Extracted page text data:
──────────────────────────────

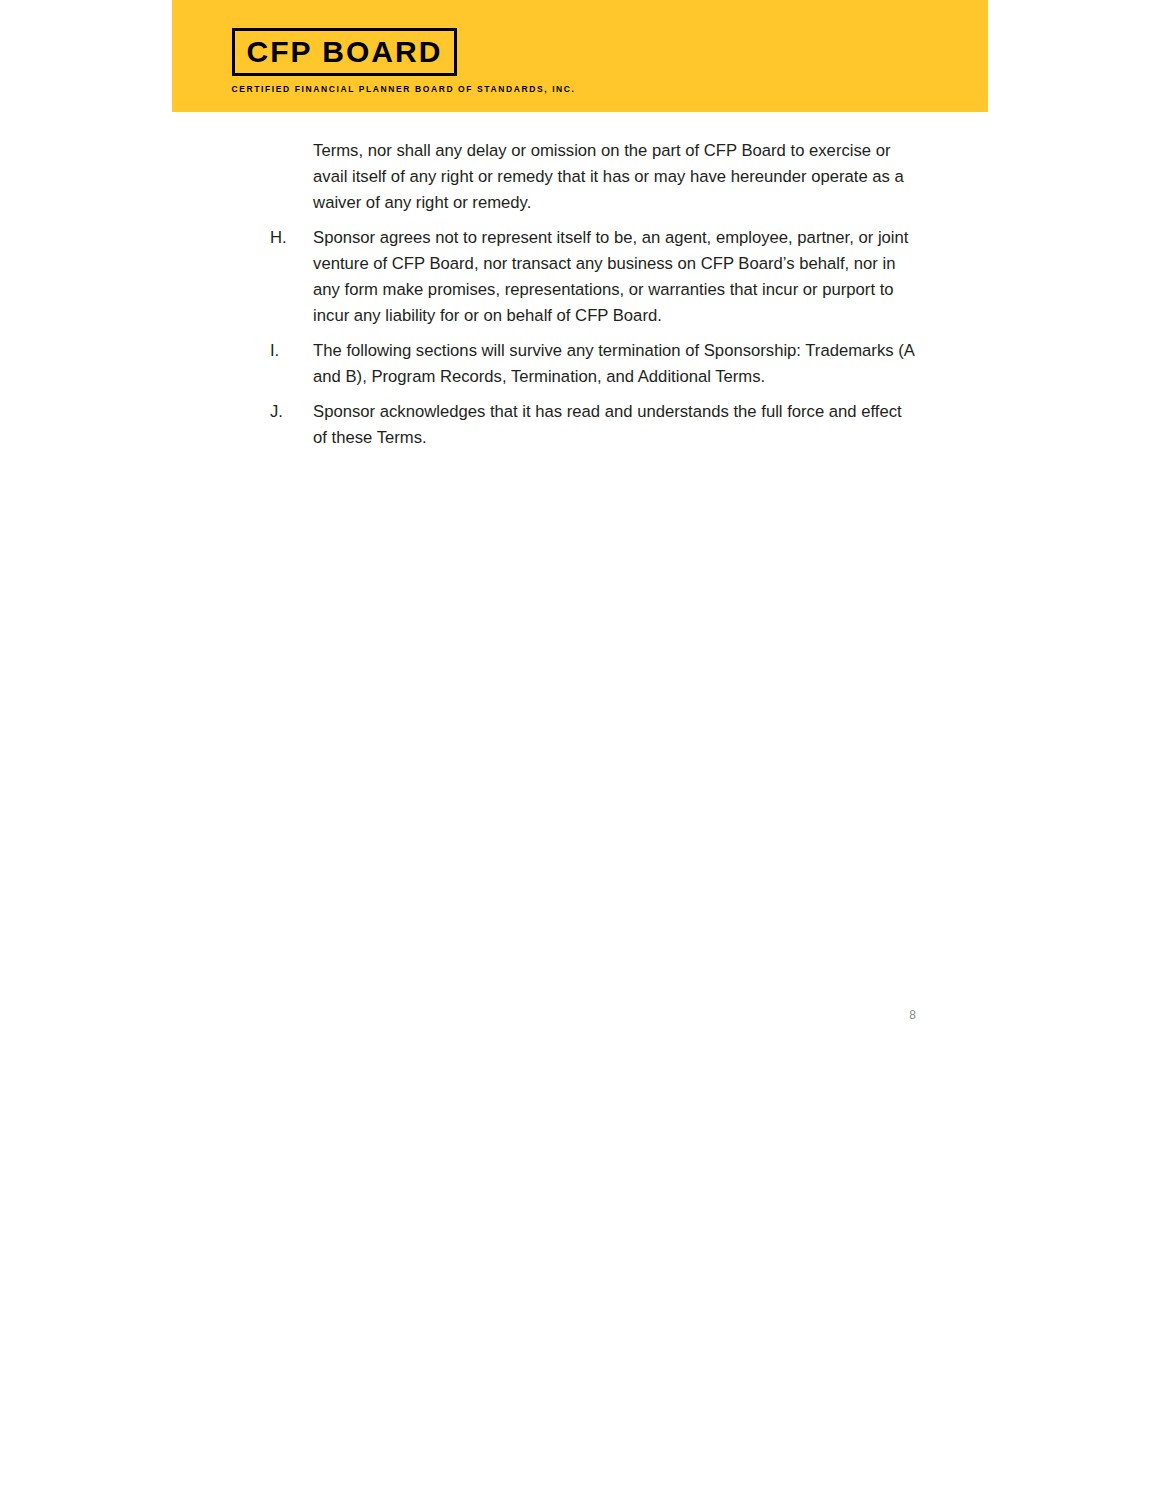CFP BOARD
CERTIFIED FINANCIAL PLANNER BOARD OF STANDARDS, INC.
Terms, nor shall any delay or omission on the part of CFP Board to exercise or avail itself of any right or remedy that it has or may have hereunder operate as a waiver of any right or remedy.
H. Sponsor agrees not to represent itself to be, an agent, employee, partner, or joint venture of CFP Board, nor transact any business on CFP Board’s behalf, nor in any form make promises, representations, or warranties that incur or purport to incur any liability for or on behalf of CFP Board.
I. The following sections will survive any termination of Sponsorship: Trademarks (A and B), Program Records, Termination, and Additional Terms.
J. Sponsor acknowledges that it has read and understands the full force and effect of these Terms.
8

──────────────────────────────

# PROBLEM
Excluding images, return all of the records above word for word.

# YOUR RESPONSE
CFP BOARD
CERTIFIED FINANCIAL PLANNER BOARD OF STANDARDS, INC.
Terms, nor shall any delay or omission on the part of CFP Board to exercise or avail itself of any right or remedy that it has or may have hereunder operate as a waiver of any right or remedy.
H. Sponsor agrees not to represent itself to be, an agent, employee, partner, or joint venture of CFP Board, nor transact any business on CFP Board’s behalf, nor in any form make promises, representations, or warranties that incur or purport to incur any liability for or on behalf of CFP Board.
I. The following sections will survive any termination of Sponsorship: Trademarks (A and B), Program Records, Termination, and Additional Terms.
J. Sponsor acknowledges that it has read and understands the full force and effect of these Terms.
8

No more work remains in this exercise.